**Ejercicios:**
1 - Según el fragmento sobre el inconformismo del corazón, ¿qué nos devuelve a lo más auténtico de nosotros mismos?
2 - Prolonga el fragmento sobre el inconformismo del corazón a partir de su última oración.

**Fragmento del texto:**
<<<<

No podemos censurarlo ni distraerlo, porque es una exigencia
humilde que tiene nuestro corazón: hay un grito de rebeldía que
desde lo más sincero y hondo de nosotros surge siempre que nos
adormilamos, nos descentramos, nos relajamos… dejándonos
llevar por lo mediocre. Ese inquieto corazón nuestro sueña con
algo que sea nuevo, distinto, diferente, y no sabemos ni
queremos resignarnos a lo que, en el fondo, no tiene que ver con
lo más verdadero de nosotros. Sueña con algo que pueda sacudir
todo lo que nos ha complicado torpemente la vida, lo que la ha
hecho injusta, falsa e intratable, todo cuanto de postizo,
maquillado y trucado nos impone un personaje en el que
nuestra persona no cabe. Y entonces, emerge como una imparable
flor de las semillas escondidas, el ensueño de poder estrenar
lo que propiamente nos corresponde. Hemos sido creados así y
para esto. Estemos como estemos, nos suceda lo que nos suceda,
siempre habrá ese bendito inconformismo que nos devuelve a lo
más auténtico de nosotros mismos.

>>>>

**Datos en bruto:**
<<<<

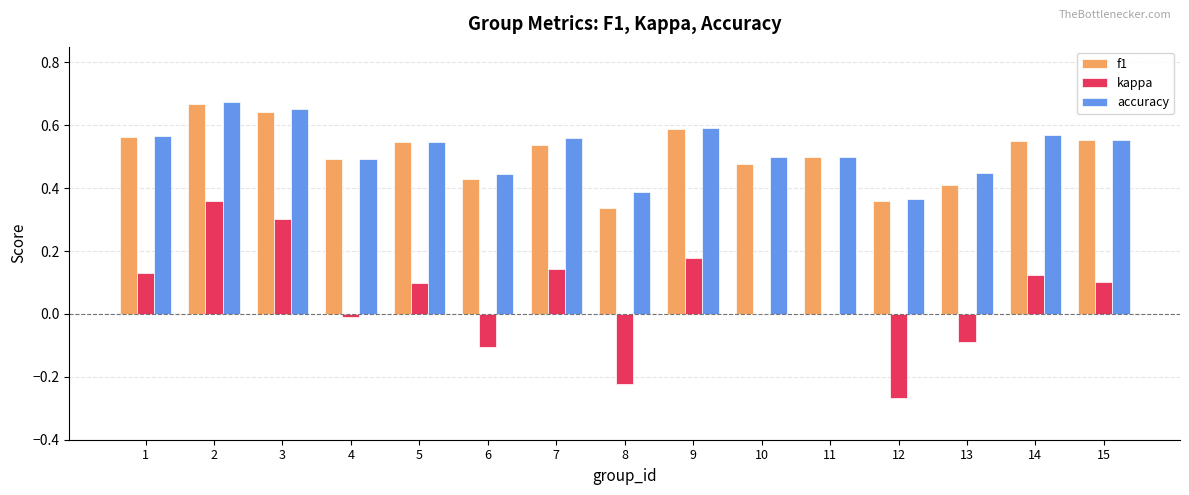

How many series are shown in this chart?

3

>>>>

**Soluciones por ejercicio:**
1 - Ese bendito inconformismo.

2 -
Este es el ritual
que, de tantos modos, escenificamos cada comienzo de año,
cuando con amigos y familia nos disponemos a traspasar la
línea divisoria de un reloj que marca las horas al filo de la
medianoche del último día de cada año. Empezando por las uvas
engullidas con algo de superstición y casi siempre atraganto en
la nochevieja, o los brindis con una copa de sidrina nuestra o
cava de otros lares (no de todos, por cierto), o el abrazo cargado
de afecto y sinceridad a las personas presentes o ausentes
que más queremos intercambiando el saludo y el beso por algo que
comienza sorprendiéndonos juntos y no revueltos. Porque al
decirnos nuestro habitual “feliz año nuevo”, no estamos
pronunciando sin más una frase hecha, sino que estamos
traduciendo amablemente la aspiración que todos tenemos de
poder construir con ilusión y gozar contentos de la belleza, la
bondad, la verdad y la paz que palpitan en nuestra entraña, esas
que Dios quiso sembrar en el surco de nuestra identidad
humana y cristiana.
Comienza un nuevo año teniendo por
delante doce meses. Me pregunto desde los primeros lances de
enero, cuáles serán las sorpresas hermosas, las sorpresas
broncas y las que resultarán entre ambas sencillamente
agridulces. Personas que se nos irán, personas que nos llegarán.
Sobresaltos que nos bendecirán con la paz o los que intentarán
arrugar nuestra esperanza. Entre los pintos y los valdemoros,
entre los pongas y los tebongos, así iremos escribiendo el
relato de una historia que está todavía por escribir.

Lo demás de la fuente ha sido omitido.